Les tours de Nénamenzi sont des organismes complètement organiques et vivants qui ressemblent à de gigantesques cactus cylindriques, en forme de piliers mesurant plus de 25 m avec un diamètre de plus de 10 m. De telles structures n’étaient utilisées que par des pionniers volontaires, mais bien qu'elles soient encore spartiates et peu confortables elles sont appelés à être de luxueuses demeures. Les bioprêtres Samaëliens sont plutôt allés dans un sens qui consiste à concevoir certaines plantes de manière à fournir abri, confort, eau, chaleur, fraîcheur, lumière et un peu de nourriture.
Les emblavures de Nénamenzi ont été plantées dans un wadi alimenté annuellement par de petits ruisseaux montagnards.
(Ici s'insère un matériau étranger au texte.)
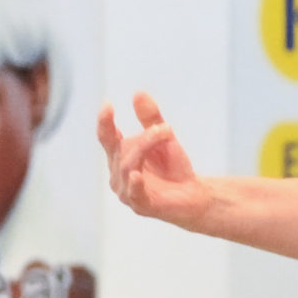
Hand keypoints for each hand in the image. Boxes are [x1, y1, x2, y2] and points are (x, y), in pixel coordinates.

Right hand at [96, 92, 209, 229]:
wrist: (193, 194)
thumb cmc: (173, 167)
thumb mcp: (163, 137)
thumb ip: (151, 118)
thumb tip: (138, 93)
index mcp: (119, 156)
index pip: (106, 137)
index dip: (104, 122)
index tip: (108, 105)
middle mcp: (117, 174)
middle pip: (123, 149)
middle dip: (145, 137)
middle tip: (166, 128)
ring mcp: (126, 191)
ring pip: (130, 165)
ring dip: (147, 148)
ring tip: (167, 136)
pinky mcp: (140, 205)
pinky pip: (134, 192)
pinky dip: (135, 183)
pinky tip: (137, 175)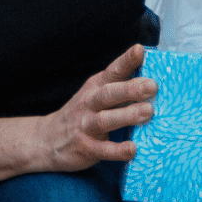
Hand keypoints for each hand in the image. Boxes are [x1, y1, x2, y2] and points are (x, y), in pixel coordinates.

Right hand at [34, 44, 154, 171]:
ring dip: (127, 115)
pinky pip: (103, 150)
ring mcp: (86, 126)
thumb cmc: (83, 113)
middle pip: (109, 93)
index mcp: (96, 87)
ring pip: (105, 119)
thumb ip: (120, 86)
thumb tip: (154, 79)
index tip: (140, 50)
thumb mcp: (96, 94)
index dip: (126, 60)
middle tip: (152, 86)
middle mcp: (90, 103)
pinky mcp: (85, 148)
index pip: (113, 71)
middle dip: (130, 89)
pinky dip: (117, 150)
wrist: (47, 139)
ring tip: (148, 112)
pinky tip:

Il n’a fallu que 4 ans avant que les premières habitations soient prêtes à être ouvertes.
Durant ce temps, les futurs habitants ont creusé des galeries dans l’une des falaises pour se loger, aménager des citernes et cultiver des champignons, en outre ils ont planté autour de leurs futures maisons une flore résistante à la sécheresse.
Dans peu de temps, ce sont 51 tours qui abriteront beaucoup de monde et Nénamenzi qui a donné son nom à cette région habitable. Elle sera un des ports du Grand Désert, mais la petite ville est déjà une destination pour les jeunes architectes sortis des écoles Populaires de Samaël, les bioprêtres et les nomades.

toises*: (ancienne mesure de longueur, valant 1,949 m)

merir*: cordon en poil de tri-bosse ou en laine qui retient le kefieh sur la tête, donner son merir signifie que l'on se décharge sur le nouveau possesseur du soin de son honneur, c'est aussi le reconnaitre pour chef.